La reprise de la magnifique Inondation (2019) de Francesco Filidei et Joël Pommerat est un signal fort quant à l’importance accordée au répertoire récent (sans compter sa tournée à Angers Nantes Opéra, l’Opéra de Rennes, l’Opéra de Limoges et aux Théâtres de la Ville de Luxembourg). Après Les Éclairs l’an dernier, Jean-Christophe Lanièce revient dans le 2e arrondissement dans une œuvre contemporaine, avec une grande partie des chanteurs « d’origine » (Chloé Briot, Norma Nahoun, Cypriane Gardin, Enguerrand de Hys, Guilhem Terrail), rejoints par Tomislav Lavoie et Victoire Bunel. Côté instrumental, la tâche échoit à Leonhard Garms et à l’Orchestre de chambre du Luxembourg.
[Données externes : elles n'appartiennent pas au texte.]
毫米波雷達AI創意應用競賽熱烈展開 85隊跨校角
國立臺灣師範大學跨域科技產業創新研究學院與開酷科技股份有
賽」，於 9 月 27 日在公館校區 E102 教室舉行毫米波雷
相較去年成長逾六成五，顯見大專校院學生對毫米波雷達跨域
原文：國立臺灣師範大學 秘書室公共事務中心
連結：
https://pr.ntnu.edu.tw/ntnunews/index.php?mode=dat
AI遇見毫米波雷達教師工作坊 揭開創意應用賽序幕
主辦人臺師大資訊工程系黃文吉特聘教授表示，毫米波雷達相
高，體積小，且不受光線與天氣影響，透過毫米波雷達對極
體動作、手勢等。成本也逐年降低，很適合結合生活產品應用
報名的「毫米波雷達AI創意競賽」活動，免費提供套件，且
La musique contemporaine retentira également dans Breaking the Waves, de Missy Mazzoli, d’après le puissant film de Lars von Trier, Grand Prix du Festival de Cannes 1996. Il s’agit là de la deuxième lecture (par Tom Morris) de cette œuvre lyrique née à l’Opera Philadelphia. Jan (Jarrett Ott) travaille sur une plateforme pétrolière en Écosse et revient un jour paralysé à vie. Il demande à sa femme, la très pieuse Bess (Sydney Mancasola) de coucher avec d’autres hommes et de lui raconter ses ébats. D’abord réticente, elle va ensuite entrer dans une spirale de destruction et de violence physique qu’elle associe à sa ferveur devant Dieu… Outre Wallis Giunta (voir notre interview), Susan Bullock, Elgan Llŷr Thomas, Freddie Tong et le Chœur Aedes entre terre et mer, le chef Mathieu Romano et l’Orchestre de chambre de Paris seront de la partie.
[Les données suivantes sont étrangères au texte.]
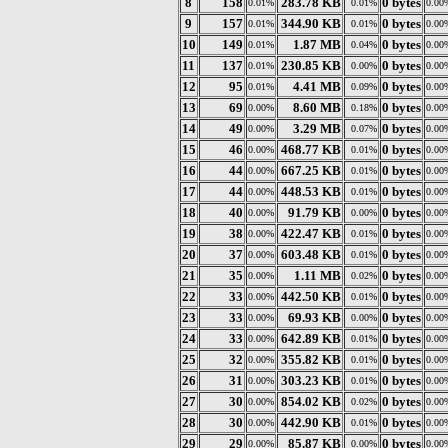
8
158
283.78 KB
0 bytes
0.01%
0.01%
0.00
9
157
344.90 KB
0 bytes
0.01%
0.01%
0.00
10
149
1.87 MB
0 bytes
0.01%
0.04%
0.00
11
137
230.85 KB
0 bytes
0.01%
0.00%
0.00
12
95
4.41 MB
0 bytes
0.01%
0.09%
0.00
13
69
8.60 MB
0 bytes
0.00%
0.18%
0.00
14
49
3.29 MB
0 bytes
0.00%
0.07%
0.00
15
46
468.77 KB
0 bytes
0.00%
0.01%
0.00
16
44
667.25 KB
0 bytes
0.00%
0.01%
0.00
17
44
448.53 KB
0 bytes
0.00%
0.01%
0.00
18
40
91.79 KB
0 bytes
0.00%
0.00%
0.00
19
38
422.47 KB
0 bytes
0.00%
0.01%
0.00
20
37
603.48 KB
0 bytes
0.00%
0.01%
0.00
21
35
1.11 MB
0 bytes
0.00%
0.02%
0.00
22
33
442.50 KB
0 bytes
0.00%
0.01%
0.00
23
33
69.93 KB
0 bytes
0.00%
0.00%
0.00
24
33
642.89 KB
0 bytes
0.00%
0.01%
0.00
25
32
355.82 KB
0 bytes
0.00%
0.01%
0.00
26
31
303.23 KB
0 bytes
0.00%
0.01%
0.00
27
30
854.02 KB
0 bytes
0.00%
0.02%
0.00
28
30
442.90 KB
0 bytes
0.00%
0.01%
0.00
29
29
85.87 KB
0 bytes
0.00%
0.00%
0.00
Pour clore le deuxième trimestre 2023, l’Opéra Comique mise sur la comédie-ballet Zémire et Azor de Grétry (1771), devenue grand succès à Favart. C’est le chef de l’institution Louis Langrée (et Théotime Langlois de Swarte le 1er juillet) qui sculptera les textures orchestrales des Ambassadeurs – La Grande Ecurie dans cette adaptation orientale de La Belle et la Bête en collaboration avec l’Atelier Lyrique de Tourcoing. Parmi les solistes figureront Julie Roset, Philippe Talbot, Margot Genet, Séraphine Cotrez, Sahy Ratia et Marc Mauillon. À la mise en scène, Michel Fau poursuit son travail avec la maison, suite à ses invitations des deux dernières directions. Nous attendons donc de voir à quoi ressembleront les « années Langrée », après ces six mois de transition pour mieux repartir sur les starting-blocks dès septembre.